Are you a patent attorney : )

Mike Brown
December 15th, 2006, 08:23 AM
No, but for both the Sony camcorders and the Canon HV10 (thread titled 'HV10 - ND Gradation feature'), the patent descriptions provide more detail than is available elsewhere.

Sony and Canon have pursued different physical implementations of the iris / ND filter assembly. But the design rationale is similar -- apparently the iris can't be stopped down beyond f8 without causing diffraction problems on the sensor chip. So steps of ND filtration are added to provide the effective aperture control range that otherwise would be obtained simply by stopping down the iris to f16, without using internal ND filters.

Douglas Spotted Eagle
December 15th, 2006, 09:25 AM
Excellent find, Mike. I hadn't seen that document; it provides very useful information. It's an oldie, but a goodie!

Mike Brown
December 15th, 2006, 10:24 AM
Using the Google link below, you can search for terms in the text of patents -- something that isn't possible on the US Patent Office site.

Search terms such as "ND filter," "ND filter Sony" and "ND filter Canon" turn up many interesting results, both old and new, which give insight into the manufacturers' thinking, and quite a few specifics of the physical mechanisms and control schemes.

http://www.google.com/patents

Tom Hardwick
December 15th, 2006, 02:30 PM
Evan - I think you're seeing a two bladed iris inside the Sony - the top blade is an upside-down V and the bottom blade is a rightway-up V. This is much simpler and cheaper to produce than the nice 6 bladed iris as used on the VX, FX etc, but it does the job, albeit with less attractive highlights and flare when used into the light. Out of focus highlights are noticeably less attractive too.

The internal ND filtration of the PDX10, the HC1 etc is designed to stop the cameras working at any stop smaller than f/4, regardless of the focal length. Of course if it gets brighter than even the internal ND can soak, then smaller apertures are used - but this is seen as an emergency getUhome, as diffraction with 1"/3 chips becomes quite noticeable at f/5.6 and smaller - and especially so at the wide-angle end of the zoom.

Cameras with this undocumented internal ND often 'make up something the punter will believe' when 'display' is hit on tape replay. Panasonic are also guilty of this, displaying silly f/22 readouts on many of their cameras.

tom.

Peter Muller
January 9th, 2010, 06:17 AM
Hello again after some years,

I am using a HVR-A1 and would like to know, if anybody knows how the three (?) internal ND filkters work togehter with external ones. Has anybody used them in combination?

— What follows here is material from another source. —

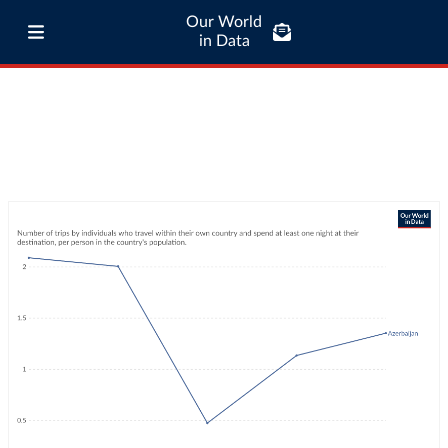
Our World
in Data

In addition, am I correct with the following assumption regarding the exposure steps of the A1?

f4: 0db/None ND
f4: 0db/ND2
f4: 0db/ND4
f4: 0db/ND8

Thanks,
Peter

Tom Hardwick
January 9th, 2010, 08:38 AM
I'm not sure if the A1 has separate ND filters - I would expect it to have a varying density filter so that the more it moves into the light path the more light is absorbed. I don't know though _ I haven't looked down into its lens.

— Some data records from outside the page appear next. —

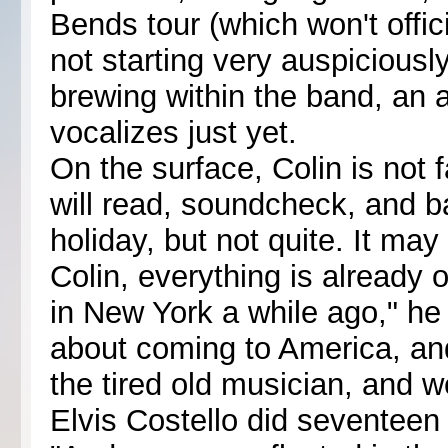
Bends tour (which won't offici
not starting very auspiciousl
brewing within the band, an 
vocalizes just yet.
On the surface, Colin is not 
will read, soundcheck, and b
holiday, but not quite. It may 
Colin, everything is already
in New York a while ago," he
about coming to America, and 
the tired old musician, and w
Elvis Costello did seventeen 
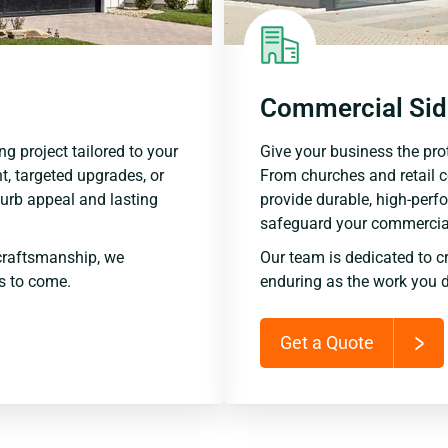
Commercial Sid
ng project tailored to your
Give your business the prot
t, targeted upgrades, or
From churches and retail 
urb appeal and lasting
provide durable, high-perf
safeguard your commercial
craftsmanship, we
Our team is dedicated to c
rs to come.
enduring as the work you d
Get a Quote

So what happens is this. You're filming at f/2 (say) and it gets brighter. The iris closes to f/4. It gets brighter still and now the ND absorbs the light. If it gets brighter than a theoretical f/11 (with max ND in place) the iris will start to close again, or in some cases the shutter speed will shorten.

It's far better to do this yourself (film at 1/100th rather than the default 1/50th) if it's very bright and avoid the use of external ND filters altogether. They cause flare spots with such short focal lengths and reduce the hood's efficiency. Not good.

tom.

Peter Muller
January 10th, 2010, 01:29 PM
Thanks a lot Thom for you explanation and advice!

Another question is what will happen when the varying density filter work together with an IR filter or circular Pol filter I am also considering to use.

Tom Hardwick
January 10th, 2010, 01:50 PM
You plan to use an IR filter? Maybe you mean a UV? Whatever - the internal ND will make no difference at all - it's neutral as the name suggests. If you attach a polarisor that absorbs 1.5 stops, the internal ND will simply move to allow 1.5 more stops of light to the chips.

Before you buy the circular polarisor it's worth trying a linear polarisor. Much cheaper and will probably work just as well.